(Toledo, OH) The news that President Bush is considering plans that would send up to 20,000 more US troops to Iraq in an effort to quell sectarian violence comes as no surprise. The administration began floating trial balloons about troop surges last month, and it is clear that this leak is intended to send a message to the new Democratic Congress.
That message, of course, is that the Bush administration plans to continue to use US troops in support of its failed Iraq policies; this move comes in spite of heavy opposition from the American public as demonstrated in polls and the November elections. Despite finding no weapons of mass destruction, and effecting the desired regime change, the President continues to stubbornly stay the course with this doomed foreign policy.

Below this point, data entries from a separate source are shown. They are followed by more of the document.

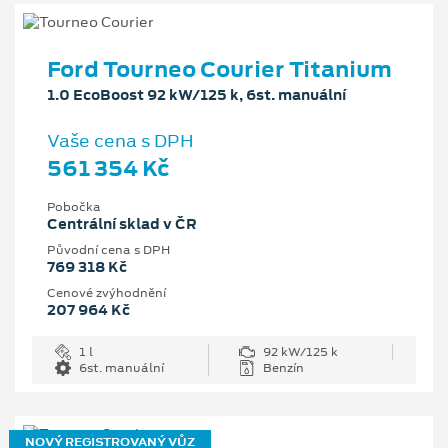
Ford Tourneo Courier Titanium
1.0 EcoBoost 92 kW/125 k, 6st. manuální
Vaše cena s DPH
561 354 Kč
Pobočka
Centrální sklad v ČR
Původní cena s DPH
769 318 Kč
Cenové zvýhodnění
207 964 Kč
1 l
92 kW/125 k
6st. manuální
Benzín
NOVÝ REGISTROVANÝ VŮZ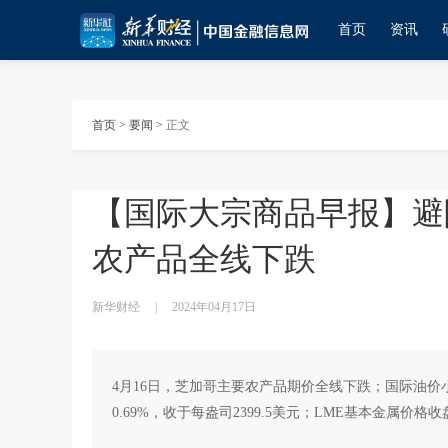
首页
资讯
首页
>
要闻
>
正文
【国际大宗商品早报】避
农产品全线下跌
新华财经
|
2024年04月17日
4月16日，芝加哥主要农产品期价全线下跌；国际油价小
0.69%，收于每盎司2399.5美元；LME基本金属价格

The "shakeup" of the administration - Ryan Crocker as the new US ambassador to Iraq, Gen. David Petraeus as top ground commander in Iraq, Zalmay Khalilzad as ambassador to the United Nations, and Robert Gates as the new Defense Secretary - was intended to mollify critics of the Iraq war. On the surface, these changes do bring fresh faces into the mix, but I cannot but wonder what real change can happen as Iraq spirals downward into a Titanician descent.
The Iraqi insurgencies are driven by the presence of US troops on Iraqi soil, and the insurgency will not die out until those US troops leave. The US military serves as a tool of recruitment to the militias and terror cells.
The Iraqi security forces have become dependent on the US military, and they will not evolve into a sustainable police force so long as the Americans remain the primary decision makers. Setting a deadline for bringing the troops home will ensure that the Iraqi government takes seriously the need for stepping up self-policing.
Those who support the various surge plans believe this is the only way to "win" the war, but - like the US in the Vietnam War, or the British in the American Revolution - this is a war that cannot be won, at least not in the conventional sense (we already "won" the actual war against Saddam and his armies). The Iraqis are fighting an internal civil war of a political nature, and the US military cannot "win" a political struggle.
It is time to cut our losses and bring the troops home in 2007.